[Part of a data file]
* begin *

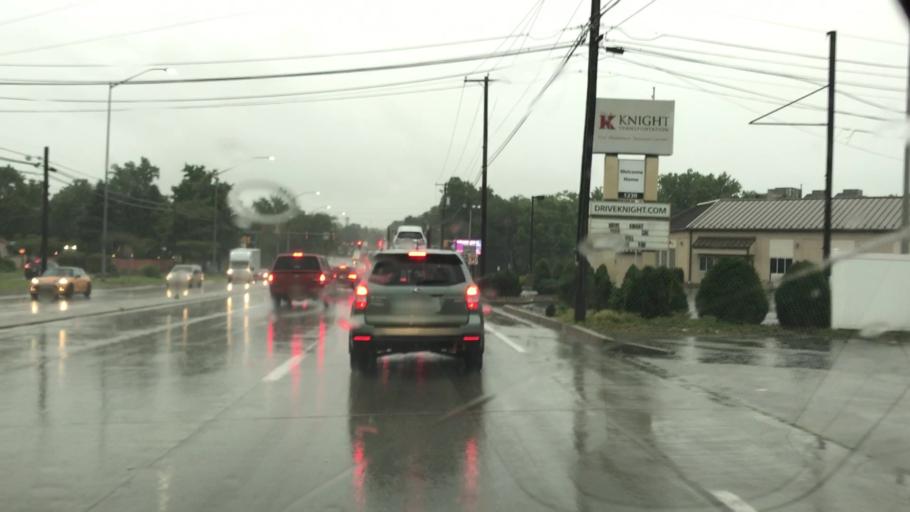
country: US
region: Pennsylvania
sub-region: Cumberland County
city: Schlusser
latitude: 40.2345
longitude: -77.1364
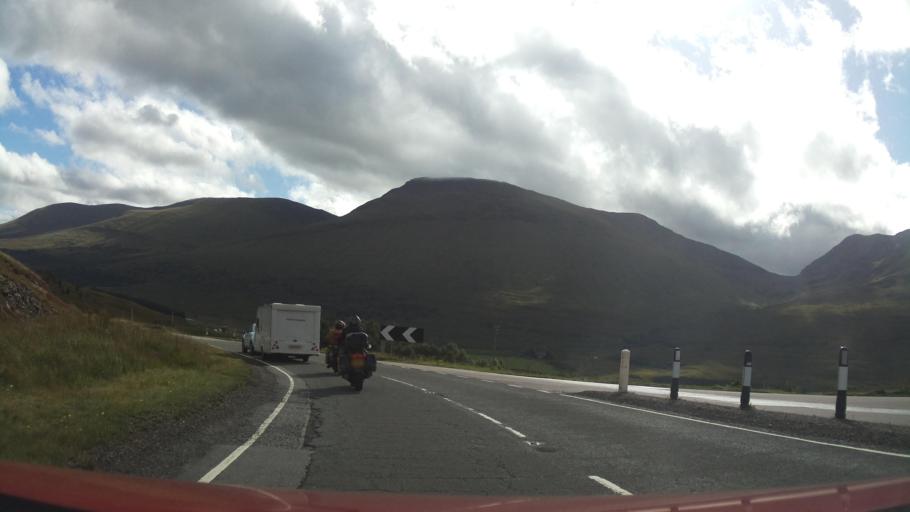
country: GB
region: Scotland
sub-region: Highland
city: Spean Bridge
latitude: 56.5665
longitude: -4.7556
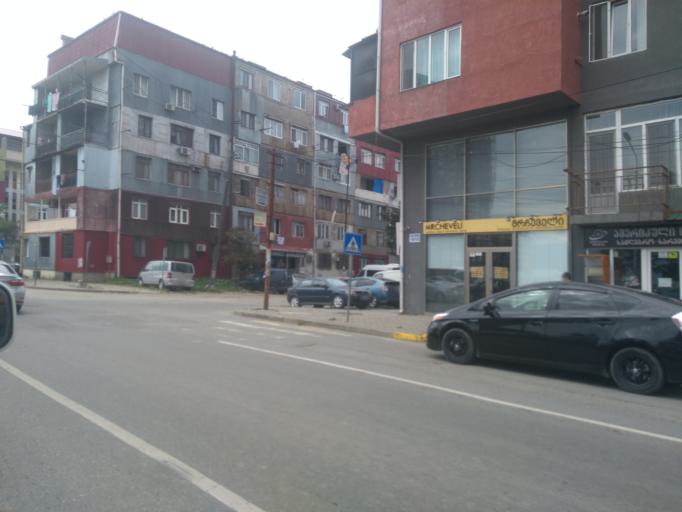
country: GE
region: Ajaria
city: Batumi
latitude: 41.6344
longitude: 41.6245
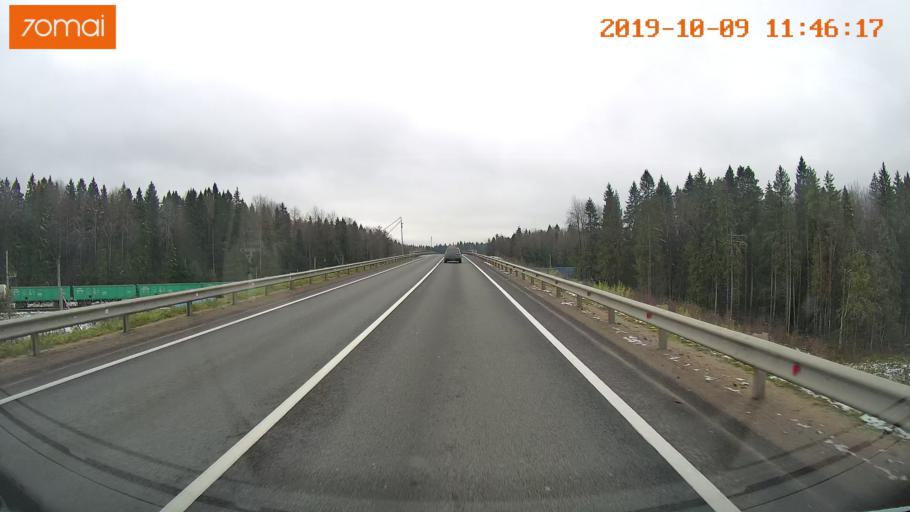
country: RU
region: Vologda
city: Gryazovets
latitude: 58.8555
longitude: 40.2010
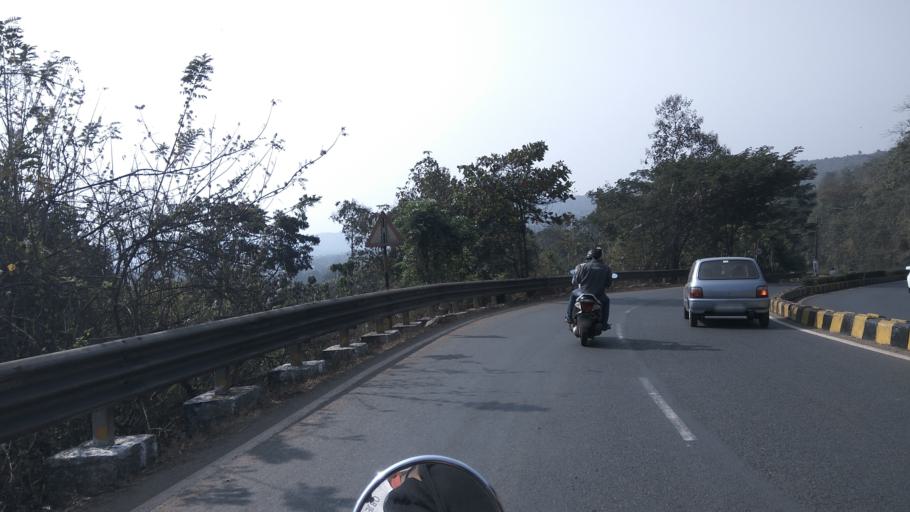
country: IN
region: Goa
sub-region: North Goa
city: Bandora
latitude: 15.4548
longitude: 73.9664
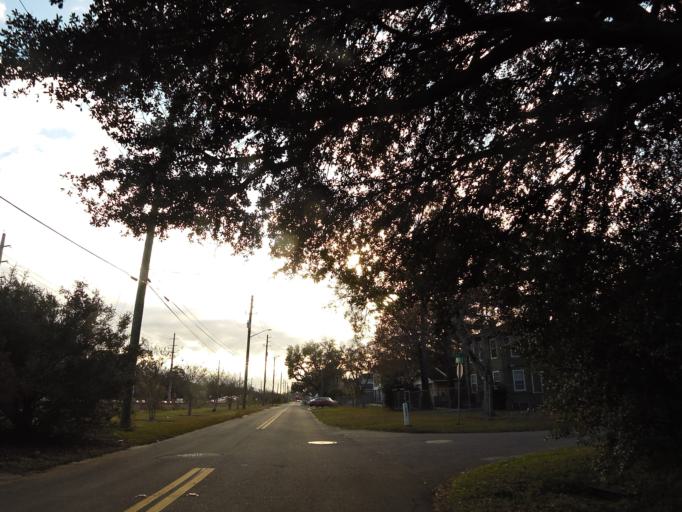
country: US
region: Florida
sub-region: Duval County
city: Jacksonville
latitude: 30.3112
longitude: -81.7085
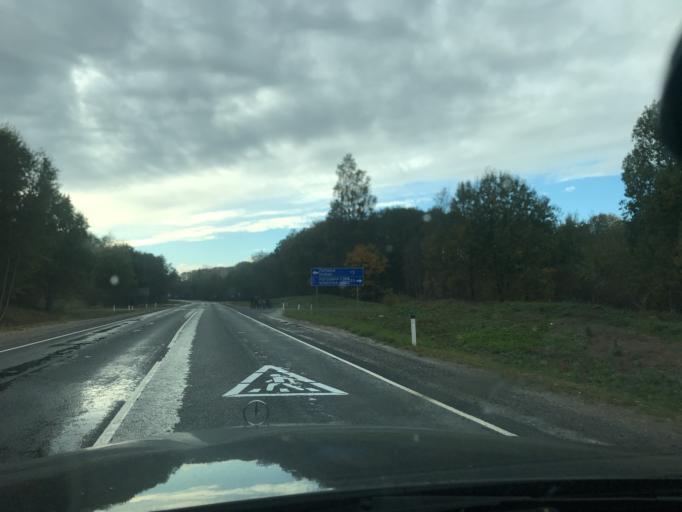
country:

* end *

Requirement: Return the lines of the data above without changing anything, but leave out the pictures.

Result of this task:
country: US
region: Pennsylvania
sub-region: Cumberland County
city: Schlusser
latitude: 40.2345
longitude: -77.1364
country: GB
region: Scotland
sub-region: Highland
city: Spean Bridge
latitude: 56.5665
longitude: -4.7556
country: GE
region: Ajaria
city: Batumi
latitude: 41.6344
longitude: 41.6245
country: RU
region: Vologda
city: Gryazovets
latitude: 58.8555
longitude: 40.2010
country: IN
region: Goa
sub-region: North Goa
city: Bandora
latitude: 15.4548
longitude: 73.9664
country: US
region: Florida
sub-region: Duval County
city: Jacksonville
latitude: 30.3112
longitude: -81.7085
country:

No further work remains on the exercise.